Air Terjun Tumpak Sewu di Lereng Semeru

Air Terjun Tumpak Sewu di Lereng Semeru

Lumajang, Jawa Timur memiliki air terjun yang indah tiada tara. Yakni, Air Terjun Tumpak Sewu di lereng Gunung Semeru.
Air terjun Tumpak Sewu berada di desa Sidomulyo, Kecamatan Pronojiwo. Dinamakan Tumpak Sewu karena air terjun ini memiliki banyak sumber mata air. Dalam bahasa Jawa, sewu berarti seribu. Air terjun ini memiliki ketinggian sekitar 120 meter. Air terjun di lereng Gunung Semeru ini memiliki formasi yang unik karena memiliki aliran air yang melebar seperti tirai.

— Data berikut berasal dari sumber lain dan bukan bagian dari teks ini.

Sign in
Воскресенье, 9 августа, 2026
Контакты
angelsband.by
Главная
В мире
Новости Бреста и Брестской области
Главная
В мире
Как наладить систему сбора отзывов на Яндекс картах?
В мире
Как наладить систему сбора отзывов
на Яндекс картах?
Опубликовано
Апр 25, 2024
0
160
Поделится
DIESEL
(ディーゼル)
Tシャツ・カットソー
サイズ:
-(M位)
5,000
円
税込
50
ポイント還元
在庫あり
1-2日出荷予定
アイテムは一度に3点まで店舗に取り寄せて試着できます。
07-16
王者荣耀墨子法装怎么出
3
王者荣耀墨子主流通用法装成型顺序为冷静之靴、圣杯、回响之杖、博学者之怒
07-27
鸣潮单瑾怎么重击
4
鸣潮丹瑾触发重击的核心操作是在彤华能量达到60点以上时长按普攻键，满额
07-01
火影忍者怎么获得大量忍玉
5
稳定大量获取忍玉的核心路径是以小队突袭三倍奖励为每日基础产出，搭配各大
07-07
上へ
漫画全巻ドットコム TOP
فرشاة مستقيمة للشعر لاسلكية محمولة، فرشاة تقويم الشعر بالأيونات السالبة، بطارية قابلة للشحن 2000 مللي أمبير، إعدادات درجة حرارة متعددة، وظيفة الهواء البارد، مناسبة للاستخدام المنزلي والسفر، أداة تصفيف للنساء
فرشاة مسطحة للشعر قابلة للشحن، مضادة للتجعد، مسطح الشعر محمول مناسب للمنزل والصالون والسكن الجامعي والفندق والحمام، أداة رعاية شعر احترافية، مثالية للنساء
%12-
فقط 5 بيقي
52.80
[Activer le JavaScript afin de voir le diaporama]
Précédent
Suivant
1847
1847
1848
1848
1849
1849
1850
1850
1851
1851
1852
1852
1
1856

“Dinamakan Tumpak Sewu karena memiliki banyak mata air. Dan uniknya air terjun di kaki Gunung Semeru ini membentuk seperti tirai,” ujar Pengelola Wisata Tumpak Sewu, Abdul Karim. Di wisata ini, pengunjung dapat menikmati keindahan alamnya. Serta swafoto berlatar Tumpak Sewu.

Untuk masuk ke wisata ini, pengunjung cukup membeli tiket masuk Rp 10 ribu. Selain itu, pengunjung diwajibkan tetap mematuhi protokol kesehatan dengan memakai masker, menjaga jarak dan mencuci tangan di tempat yang sudah.

 

Wisata Foto Underwater di Kaki Gunung Semeru

 

Di wisata alam Tirtosari, pengunjung bisa berenang dan berfoto underwater bersama ikan koi yang warna-warni. Wisata ini berada di Desa Penanggal, Kecamatan Candipuro, Lumajang.
Wisatawan juga bisa mandi di kolam renang yang jernih, yang airnya langsung dari gunung. Wisata ini diminati banyak wisatawan saat liburan.

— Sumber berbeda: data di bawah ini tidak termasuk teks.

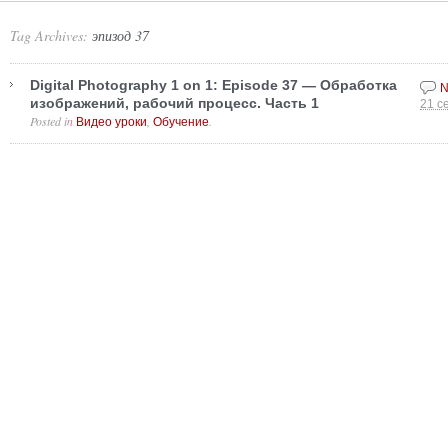
Tag Archives:
эпизод 37
Digital Photography 1 on 1: Episode 37 — Обработка
N
изображений, рабочий процесс. Часть 1
21 с
Posted in
,
.
Видео уроки
Обучение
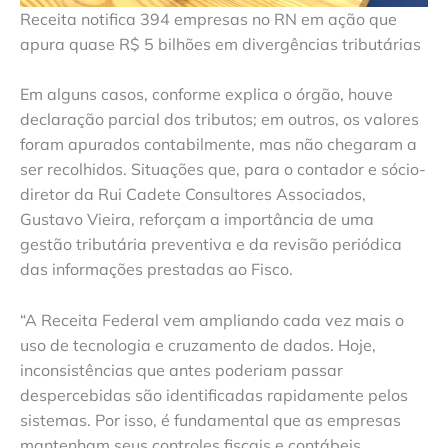
Receita notifica 394 empresas no RN em ação que
apura quase R$ 5 bilhões em divergências tributárias
Em alguns casos, conforme explica o órgão, houve
declaração parcial dos tributos; em outros, os valores
foram apurados contabilmente, mas não chegaram a
ser recolhidos. Situações que, para o contador e sócio-
diretor da Rui Cadete Consultores Associados,
Gustavo Vieira, reforçam a importância de uma
gestão tributária preventiva e da revisão periódica
das informações prestadas ao Fisco.
“A Receita Federal vem ampliando cada vez mais o
uso de tecnologia e cruzamento de dados. Hoje,
inconsistências que antes poderiam passar
despercebidas são identificadas rapidamente pelos
sistemas. Por isso, é fundamental que as empresas
mantenham seus controles fiscais e contábeis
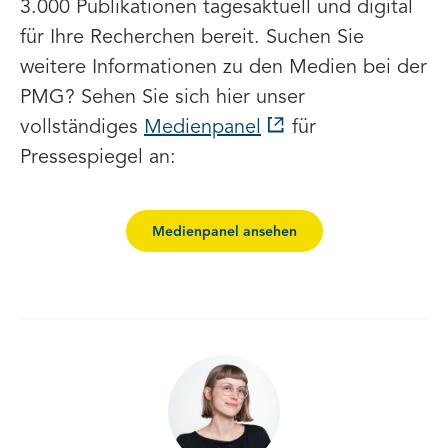
3.000 Publikationen tagesaktuell und digital
für Ihre Recherchen bereit. Suchen Sie
weitere Informationen zu den Medien bei der
PMG? Sehen Sie sich hier unser
vollständiges
Medienpanel
für
Pressespiegel an:
Medienpanel ansehen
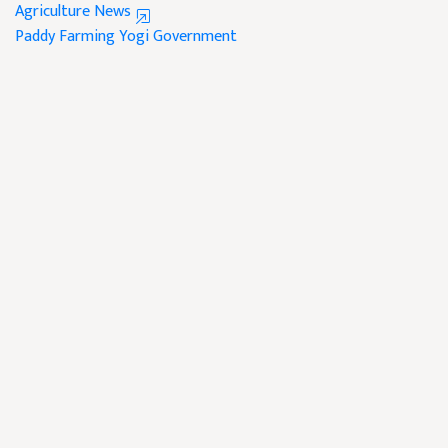
Agriculture News
Paddy Farming
Yogi Government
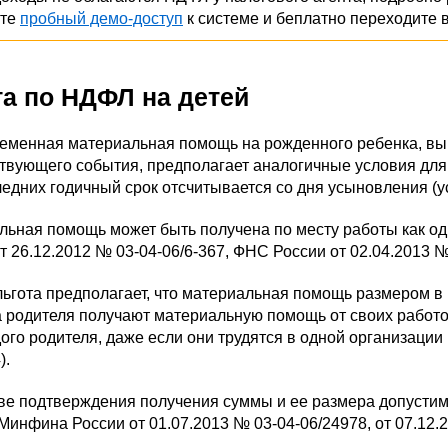
ите
пробный демо-доступ
к системе и беплатно переходите 
та по НДФЛ на детей
еменная материальная помощь на рожденного ребенка, вып
твующего события, предполагает аналогичные условия для у
едних годичный срок отсчитывается со дня усыновления (у
льная помощь может быть получена по месту работы как од
т 26.12.2012 № 03-04-06/6-367, ФНС России от 02.04.2013 
ьгота предполагает, что материальная помощь размером в 1
 родителя получают материальную помощь от своих работода
ого родителя, даже если они трудятся в одной организаци
).
тве подтверждения получения суммы и ее размера допуст
Минфина России от 01.07.2013 № 03-04-06/24978, от 07.12.2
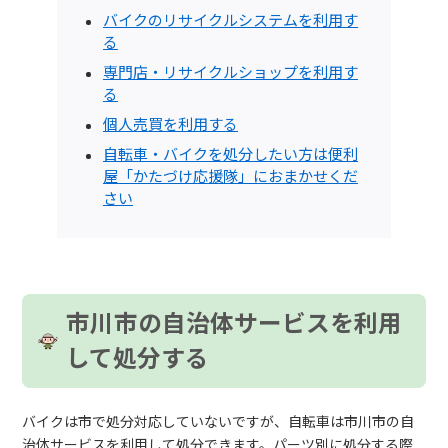
バイクのリサイクルシステムを利用す
る
専門店・リサイクルショップを利用す
る
個人売買を利用する
自転車・バイクを処分したい方は便利
屋「かたづけ応援隊」におまかせくだ
さい
市川市の自治体サービスを利用
して処分する
バイクは市で処分対応していないですが、自転車は市川市の自
治体サービスを利用して処分できます。パーツ別に処分する際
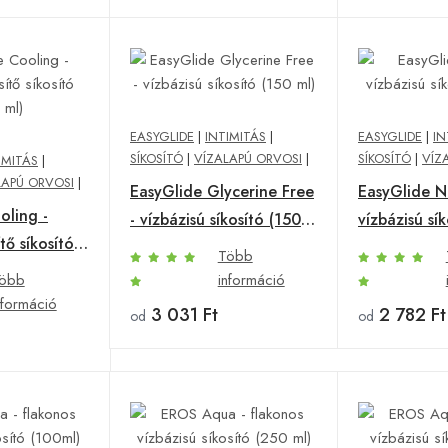
EASYGLIDE
|
INTIMITÁS
|
EASYGLIDE
|
IN
SÍKOSÍTÓ
|
VÍZALAPÚ ORVOSI
|
SÍKOSÍTÓ
|
VÍZ
IMITÁS
|
LAPÚ ORVOSI
|
EasyGlide Glycerine Free
EasyGlide Na
oling -
- vízbázisú síkosító (150
vízbázisú sí
tő síkosító
ml)
Több
öbb
információ
nformáció
3 031 Ft
2 782 Ft
od
od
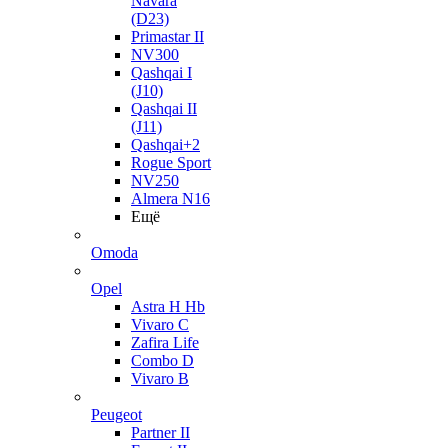
Navara
(D23)
Primastar II
NV300
Qashqai I
(J10)
Qashqai II
(J11)
Qashqai+2
Rogue Sport
NV250
Almera N16
Ещё
Omoda
Opel
Astra H Hb
Vivaro C
Zafira Life
Combo D
Vivaro B
Peugeot
Partner II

“Ada beberapa wahana yang bisa dinikmati oleh para wisatawan di Wisata Alam Tirtosari ini. Yaitu kolam renang anak dan dewasa, serta spot foto underwater yang menjadi favorit bagi pengunjung yang datang ke sini,

Tiket masuk Wisata Alam Tirtosari hanya Rp 5 ribu. Tiket parkir kendaraan Rp 5 ribu. Serta Rp 5 ribu untuk pengunjung yang ingin berfoto underwater bersama ikan koi.

“Ke sini dalam rangka liburan bersama keluarga. Wahananya ada spot foto, kolam renang serta foto underwater bersama ikan,” ujar salah seorang wisatawan, Siti Masruroh.

Meski dibuka untuk umum, wisata di kaki Gunung Semeru ini tetap menerapkan protokol kesehatan bagi para pengunjung. Guna mencegah penyebaran virus Corona.

Para pengunjung wajib memakai masker, mencuci tangan sebelum masuk, menjaga jarak, serta ada pemeriksaan suhu tubuh menggunakan thermo gun. Pengelola wisata juga membatasi pengunjung yang datang, hanya 50 persen.

“Kami tetap menerapkan protokol kesehatan dengan mewajibkan memakai masker, menjaga jarak serta mencuci tangan. Selain itu juga membatasi pengunjung yang masuk sebesar 50 persen.